77  Salisbury Domesday Books 1413–1478, ed. John Chandler and Douglas Crowley, 2024

This is the second of three volumes to be devoted to the Salisbury Domesday Books, which form part of the Salisbury city muniments, now deposited in the Wiltshire & Swindon Archives. Although three books, the first, second and fourth, have been lost, four survive. The third and fifth were edited as volume 75 in the Wiltshire Record Society series, published in 2022. This volume is an edition of the sixth and seventh books (excluding the summary list prefixed to the sixth book, which was edited in the first volume).
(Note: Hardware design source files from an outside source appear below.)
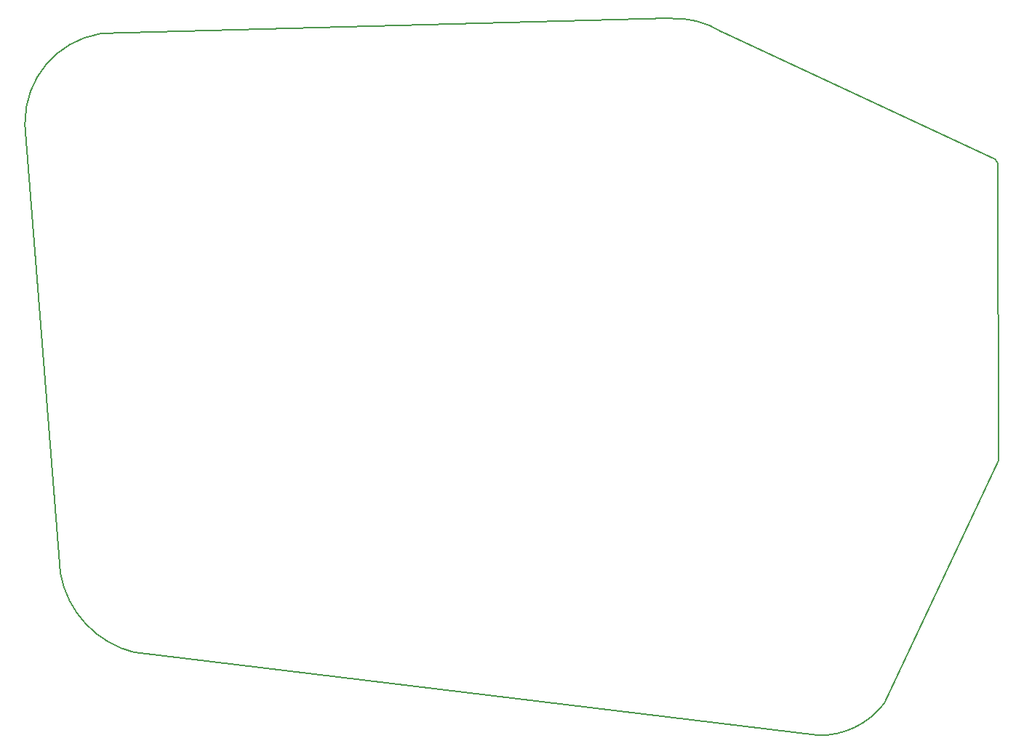
<source format=gm1>
G04 #@! TF.GenerationSoftware,KiCad,Pcbnew,5.1.8*
G04 #@! TF.CreationDate,2020-11-23T10:56:14+00:00*
G04 #@! TF.ProjectId,cradio,63726164-696f-42e6-9b69-6361645f7063,2.1*
G04 #@! TF.SameCoordinates,Original*
G04 #@! TF.FileFunction,Profile,NP*
%FSLAX46Y46*%
G04 Gerber Fmt 4.6, Leading zero omitted, Abs format (unit mm)*
G04 Created by KiCad (PCBNEW 5.1.8) date 2020-11-23 10:56:14*
%MOMM*%
%LPD*%
G01*
G04 APERTURE LIST*
G04 #@! TA.AperFunction,Profile*
%ADD10C,0.150000*%
G04 #@! TD*
G04 APERTURE END LIST*
D10*
X105918000Y-15240001D02*
G75*
G02*
X112016555Y-16811266I563902J-10432123D01*
G01*
X105918000Y-15240000D02*
X39624000Y-17018000D01*
X143816302Y-31614407D02*
X112016555Y-16811266D01*
X130914271Y-95075525D02*
X144272000Y-66802000D01*
X130914271Y-95075526D02*
G75*
G02*
X123190000Y-98806000I-7540401J5750930D01*
G01*
X43688000Y-89154000D02*
G75*
G02*
X35014644Y-79908818I2756644J11277182D01*
G01*
X143816302Y-31614407D02*
G75*
G02*
X144187844Y-32512000I-898458J-897593D01*
G01*
X43688000Y-89154000D02*
X123190000Y-98806000D01*
X30897624Y-27391512D02*
G75*
G02*
X39624000Y-17018000I10465148J53682D01*
G01*
X30897623Y-27391512D02*
X35014644Y-79908818D01*
X144272000Y-66802000D02*
X144187844Y-32512000D01*
M02*

</source>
It covers the period 1413 to 1478, and includes nine earlier documents. A third volume will attempt a synthesis of Salisbury's medieval topography derived from these and other sources. The Salisbury Domesday Books consist of transcripts of charters, deeds, wills and other documents transacted in the bishop of Salisbury's court relevant to the transfer of property in medieval Salisbury. Thir value for the student of Salisbury’s medieval topography and social history cannot be overestimated.
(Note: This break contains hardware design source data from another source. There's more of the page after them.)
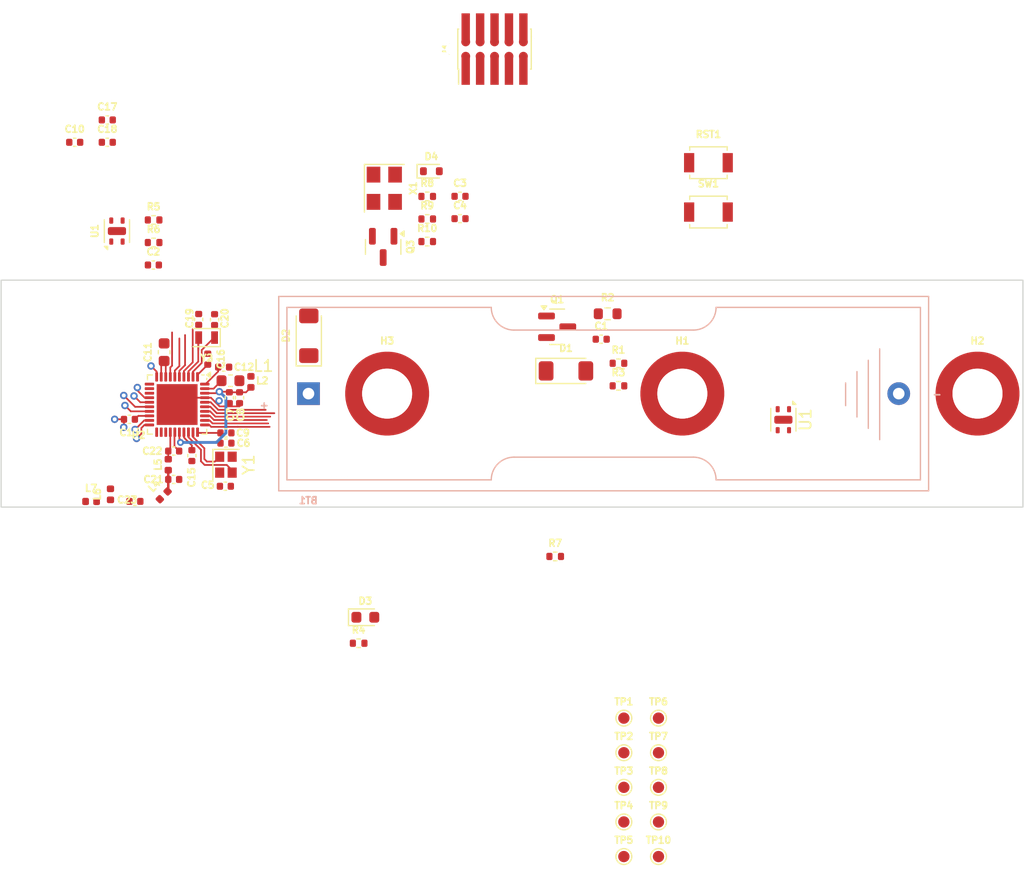
<source format=kicad_pcb>
(kicad_pcb
	(version 20240108)
	(generator "pcbnew")
	(generator_version "8.0")
	(general
		(thickness 1.6)
		(legacy_teardrops no)
	)
	(paper "A5")
	(title_block
		(title "Soilsense")
		(date "2024-08-08")
		(rev "v2.0.0")
	)
	(layers
		(0 "F.Cu" signal)
		(1 "In1.Cu" signal)
		(2 "In2.Cu" signal)
		(31 "B.Cu" signal)
		(32 "B.Adhes" user "B.Adhesive")
		(33 "F.Adhes" user "F.Adhesive")
		(34 "B.Paste" user)
		(35 "F.Paste" user)
		(36 "B.SilkS" user "B.Silkscreen")
		(37 "F.SilkS" user "F.Silkscreen")
		(38 "B.Mask" user)
		(39 "F.Mask" user)
		(40 "Dwgs.User" user "User.Drawings")
		(41 "Cmts.User" user "User.Comments")
		(42 "Eco1.User" user "User.Eco1")
		(43 "Eco2.User" user "User.Eco2")
		(44 "Edge.Cuts" user)
		(45 "Margin" user)
		(46 "B.CrtYd" user "B.Courtyard")
		(47 "F.CrtYd" user "F.Courtyard")
		(48 "B.Fab" user)
		(49 "F.Fab" user)
		(50 "User.1" user)
		(51 "User.2" user)
		(52 "User.3" user)
		(53 "User.4" user)
		(54 "User.5" user)
		(55 "User.6" user)
		(56 "User.7" user)
		(57 "User.8" user)
		(58 "User.9" user)
	)
	(setup
		(stackup
			(layer "F.SilkS"
				(type "Top Silk Screen")
			)
			(layer "F.Paste"
				(type "Top Solder Paste")
			)
			(layer "F.Mask"
				(type "Top Solder Mask")
				(thickness 0.01)
			)
			(layer "F.Cu"
				(type "copper")
				(thickness 0.035)
			)
			(layer "dielectric 1"
				(type "prepreg")
				(thickness 0.12)
				(material "FR4")
				(epsilon_r 4.5)
				(loss_tangent 0.02)
			)
			(layer "In1.Cu"
				(type "copper")
				(thickness 0.035)
			)
			(layer "dielectric 2"
				(type "core")
				(thickness 1.2)
				(material "FR4")
				(epsilon_r 4.5)
				(loss_tangent 0.02)
			)
			(layer "In2.Cu"
				(type "copper")
				(thickness 0.035)
			)
			(layer "dielectric 3"
				(type "prepreg")
				(thickness 0.12)
				(material "FR4")
				(epsilon_r 4.5)
				(loss_tangent 0.02)
			)
			(layer "B.Cu"
				(type "copper")
				(thickness 0.035)
			)
			(layer "B.Mask"
				(type "Bottom Solder Mask")
				(thickness 0.01)
			)
			(layer "B.Paste"
				(type "Bottom Solder Paste")
			)
			(layer "B.SilkS"
				(type "Bottom Silk Screen")
			)
			(copper_finish "ENIG")
			(dielectric_constraints yes)
		)
		(pad_to_mask_clearance 0)
		(allow_soldermask_bridges_in_footprints no)
		(pcbplotparams
			(layerselection 0x00010fc_ffffffff)
			(plot_on_all_layers_selection 0x0000000_00000000)
			(disableapertmacros no)
			(usegerberextensions no)
			(usegerberattributes yes)
			(usegerberadvancedattributes yes)
			(creategerberjobfile yes)
			(dashed_line_dash_ratio 12.000000)
			(dashed_line_gap_ratio 3.000000)
			(svgprecision 4)
			(plotframeref no)
			(viasonmask no)
			(mode 1)
			(useauxorigin no)
			(hpglpennumber 1)
			(hpglpenspeed 20)
			(hpglpendiameter 15.000000)
			(pdf_front_fp_property_popups yes)
			(pdf_back_fp_property_popups yes)
			(dxfpolygonmode yes)
			(dxfimperialunits yes)
			(dxfusepcbnewfont yes)
			(psnegative no)
			(psa4output no)
			(plotreference yes)
			(plotvalue yes)
			(plotfptext yes)
			(plotinvisibletext no)
			(sketchpadsonfab no)
			(subtractmaskfromsilk no)
			(outputformat 1)
			(mirror no)
			(drillshape 1)
			(scaleselection 1)
			(outputdirectory "")
		)
	)
	(net 0 "")
	(net 1 "GND")
	(net 2 "+3V6")
	(net 3 "SENS_OUT")
	(net 4 "Net-(Q3-S)")
	(net 5 "SENS_OUT_HF")
	(net 6 "Net-(U2-XC1)")
	(net 7 "Net-(U2-XC2)")
	(net 8 "DEC_6")
	(net 9 "Net-(U2-DEC3)")
	(net 10 "Net-(U2-DEC1)")
	(net 11 "Net-(U2-NFC1{slash}P0.09)")
	(net 12 "Net-(U2-NFC2{slash}P0.10)")
	(net 13 "Net-(U2-XL2{slash}P0.01)")
	(net 14 "Net-(U2-XL1{slash}P0.00)")
	(net 15 "Net-(C21-Pad1)")
	(net 16 "Net-(U2-ANT)")
	(net 17 "Net-(C23-Pad1)")
	(net 18 "Net-(C23-Pad2)")
	(net 19 "CPARA")
	(net 20 "Net-(D3-A)")
	(net 21 "Net-(D4-A)")
	(net 22 "SWDIO")
	(net 23 "~{RESET}")
	(net 24 "SWO")
	(net 25 "SWDCLK")
	(net 26 "Net-(L1-Pad1)")
	(net 27 "Net-(U2-DCC)")
	(net 28 "Net-(AE1-A)")
	(net 29 "Net-(Q1-B)")
	(net 30 "HF_OSC")
	(net 31 "PWM")
	(net 32 "LED")
	(net 33 "SDA")
	(net 34 "SCL")
	(net 35 "PHOTO_OUT")
	(net 36 "Net-(X1-OUT)")
	(net 37 "1.09")
	(net 38 "RST")
	(net 39 "UART_RX")
	(net 40 "UART_TX")
	(net 41 "unconnected-(U2-DEC5-Pad21)")
	(net 42 "unconnected-(U2-D--Pad12)")
	(net 43 "unconnected-(U2-DECUSB-Pad11)")
	(net 44 "BTN1")
	(net 45 "PHOTO_V")
	(net 46 "unconnected-(U2-D+-Pad13)")
	(net 47 "unconnected-(U1-NC-Pad5)")
	(footprint "TestPoint:TestPoint_Pad_D1.0mm" (layer "F.Cu") (at 116.85 85.7))
	(footprint "Inductor_SMD:L_0402_1005Metric" (layer "F.Cu") (at 76.32 59.9625 45))
	(footprint "Diode_SMD:D_MiniMELF" (layer "F.Cu") (at 89.1 45.9 90))
	(footprint "Capacitor_SMD:C_0603_1608Metric" (layer "F.Cu") (at 76.355823 47.349829 90))
	(footprint "Crystal:Crystal_SMD_2012-2Pin_2.0x1.2mm" (layer "F.Cu") (at 80.1 46.0625 180))
	(footprint "Inductor_SMD:L_0402_1005Metric" (layer "F.Cu") (at 71.630465 59.874862 90))
	(footprint "Package_TO_SOT_SMD:SOT-23" (layer "F.Cu") (at 95.65 38.07 -90))
	(footprint "Resistor_SMD:R_0603_1608Metric" (layer "F.Cu") (at 115.425 43.965))
	(footprint "Capacitor_SMD:C_0402_1005Metric" (layer "F.Cu") (at 81.6 48.6625 180))
	(footprint "Sensor_Humidity:Sensirion_DFN-4-1EP_2x2mm_P1mm_EP0.7x1.6mm" (layer "F.Cu") (at 130.9 53.3 -90))
	(footprint "Capacitor_SMD:C_0402_1005Metric" (layer "F.Cu") (at 114.855 46.205))
	(footprint "Mounting_Wuerth:Mounting_Wuerth_WA-SMSI-M3_H2.5mm_9774025360" (layer "F.Cu") (at 148 51))
	(footprint "Capacitor_SMD:C_0402_1005Metric" (layer "F.Cu") (at 82.1 51.3625 90))
	(footprint "Capacitor_SMD:C_0402_1005Metric" (layer "F.Cu") (at 102.42 33.61))
	(footprint "Resistor_SMD:R_0402_1005Metric" (layer "F.Cu") (at 75.43 35.695))
	(footprint "Resistor_SMD:R_0402_1005Metric" (layer "F.Cu") (at 116.375 50.315))
	(footprint "TestPoint:TestPoint_Pad_D1.0mm" (layer "F.Cu") (at 116.85 88.75))
	(footprint "Capacitor_SMD:C_0402_1005Metric" (layer "F.Cu") (at 81.8 55.3625 180))
	(footprint "Diode_SMD:D_SOD-523" (layer "F.Cu") (at 99.895 31.4))
	(footprint "Inductor_SMD:L_0402_1005Metric" (layer "F.Cu") (at 84 49.9625 90))
	(footprint "Capacitor_SMD:C_0402_1005Metric" (layer "F.Cu") (at 73.780016 60.5))
	(footprint "esprelay:SEXY_pinpogo" (layer "F.Cu") (at 105.46 20.635 90))
	(footprint "TestPoint:TestPoint_Pad_D1.0mm" (layer "F.Cu") (at 119.9 88.75))
	(footprint "Package_TO_SOT_SMD:SOT-23"
		(layer "F.Cu")
		(uuid "6778ddc4-9b02-4fca-a7e6-dc4a4c01673c")
		(at 110.975 45.11)
		(descr "SOT, 3 Pin (https://www.jedec.org/system/files/docs/to-236h.pdf variant AB), generated with kicad-footprint-generator ipc_gullwing_generator.py")
		(tags "SOT TO_SOT_SMD")
		(property "Reference" "Q1"
			(at 0 -2.4 0)
			(layer "F.SilkS")
			(uuid "3e94dcd2-a045-4b36-92d0-623469d0464e")
			(effects
				(font
					(size 0.6 0.6)
					(thickness 0.15)
				)
			)
		)
		(property "Value" "MMBT3906"
			(at 0 2.4 0)
			(layer "F.Fab")
			(uuid "8b2728ad-f001-429f-90d2-8f0731379740")
			(effects
				(font
					(size 0.6 0.6)
					(thickness 0.15)
				)
			)
		)
		(property "Footprint" "Package_TO_SOT_SMD:SOT-23"
			(at 0 0 0)
			(unlocked yes)
			(layer "F.Fab")
			(hide yes)
			(uuid "1b4cd678-6f2c-40eb-998f-0c40668c31e7")
			(effects
				(font
					(size 1.27 1.27)
					(thickness 0.15)
				)
			)
		)
		(property "Datasheet" "https://www.onsemi.com/pub/Collateral/2N3906-D.PDF"
			(at 0 0 0)
			(unlocked yes)
			(layer "F.Fab")
			(hide yes)
			(uuid "1d3990ab-a721-4c32-83f0-ad82ecf8efe0")
			(effects
				(font
					(size 1.27 1.27)
					(thickness 0.15)
				)
			)
		)
		(property "Description" ""
			(at 0 0 0)
			(unlocked yes)
			(layer "F.Fab")
			(hide yes)
			(uuid "1e4c6b64-35af-4771-8cd3-56cbb9c25a4d")
			(effects
				(font
					(size 1.27 1.27)
					(thickness 0.15)
				)
			)
		)
		(property "LCSC" "C2910191"
			(at 0 0 0)
			(unlocked yes)
			(layer "F.Fab")
			(hide yes)
			(uuid "7b0b8c91-1699-4278-98e0-b633909a0d2c")
			(effects
				(font
					(size 1 1)
					(thickness 0.15)
				)
			)
		)
		(property "Availability" ""
			(at 0 0 0)
			(unlocked yes)
			(layer "F.Fab")
			(hide yes)
			(uuid "7ce87d17-8f45-4e77-a134-3365decfe9d3")
			(effects
				(font
					(size 1 1)
					(thickness 0.15)
				)
			)
		)
		(property "Check_prices" ""
			(at 0 0 0)
			(unlocked yes)
			(layer "F.Fab")
			(hide yes)
			(uuid "8217481a-3147-444a-83c7-f281fe186003")
			(effects
				(font
					(size 1 1)
					(thickness 0.15)
				)
			)
		)
		(property "DATASHEET-URL" ""
			(at 0 0 0)
			(unlocked yes)
			(layer "F.Fab")
			(hide yes)
			(uuid "b9adafe1-f30b-4a32-a55e-1d864a22fca2")
			(effects
				(font
					(size 1 1)
					(thickness 0.15)
				)
			)
		)
		(property "Description_1" ""
			(at 0 0 0)
			(unlocked yes)
			(layer "F.Fab")
			(hide yes)
			(uuid "2a727d58-bf82-45f3-9da9-271ace5f5991")
			(effects
				(font
					(size 1 1)
					(thickness 0.15)
				)
			)
		)
		(property "GERDER" ""
			(at 0 0 0)
			(unlocked yes)
			(layer "F.Fab")
			(hide yes)
			(uuid "1fbf253c-0ae9-4467-a713-851aa439dd91")
			(effects
				(font
					(size 1 1)
					(thickness 0.15)
				)
			)
		)
		(property "IR" ""
			(at 0 0 0)
			(unlocked yes)
			(layer "F.Fab")
			(hide yes)
			(uuid "056df86b-5052-426e-972b-74bff8176a9b")
			(effects
				(font
					(size 1 1)
					(thickness 0.15)
				)
			)
		)
		(property "MOUNT" ""
			(at 0 0 0)
			(unlocked yes)
			(layer "F.Fab")
			(hide yes)
			(uuid "07982011-ecf7-4e4e-b24f-032ce1b69ae3")
			(effects
				(font
					(size 1 1)
					(thickness 0.15)
				)
			)
		)
		(property "PART-NUMBER" ""
			(at 0 0 0
... [407521 chars truncated]
</source>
78  The Holford Papers, Avebury 1695–1798, ed. Stuart A. Raymond, 2025

Sir Richard Holford and his descendants were lords of the manor of Avebury for most of the eighteenth century, until the estate descended to Arthur Jones in 1767, and then to General Williamson in 1789. The Holford papers provide a great deal of information on the history of the manor, the parish, and the family. They include the journal of Sir Richard Holford, over two hundred letters written by or to Sir Richard and his heirs, various memoranda on manorial and family affairs, and the accounts of the manorial bailiff, Richard Hickley, which were sent to Anne Williamson when she was in Jamaica. Hickley’s monthly letters to his employer are also included. The topics covered are very varied: farm management and produce, tithe disputes between vicars and parishioners, the bankruptcy of the estate’s farmer, enclosure, the morals of vicars and parishioners, turnpikes and the state of the roads, building work at Avebury Manor, and leisure pursuits, are all covered. More minor matters include politics, the construction of the Kennet and Avon canal, the state of the poor, inn-keeping issues, service with the East India Company, and even advice on keeping the family’s archives. Stuart Raymond’s recently published Avebury without the Stones: A Social History c.1550-1800 (Hobnob Press, 2024) sets the Holford papers in their context, and provides a much more detailed introduction than is possible in this volume.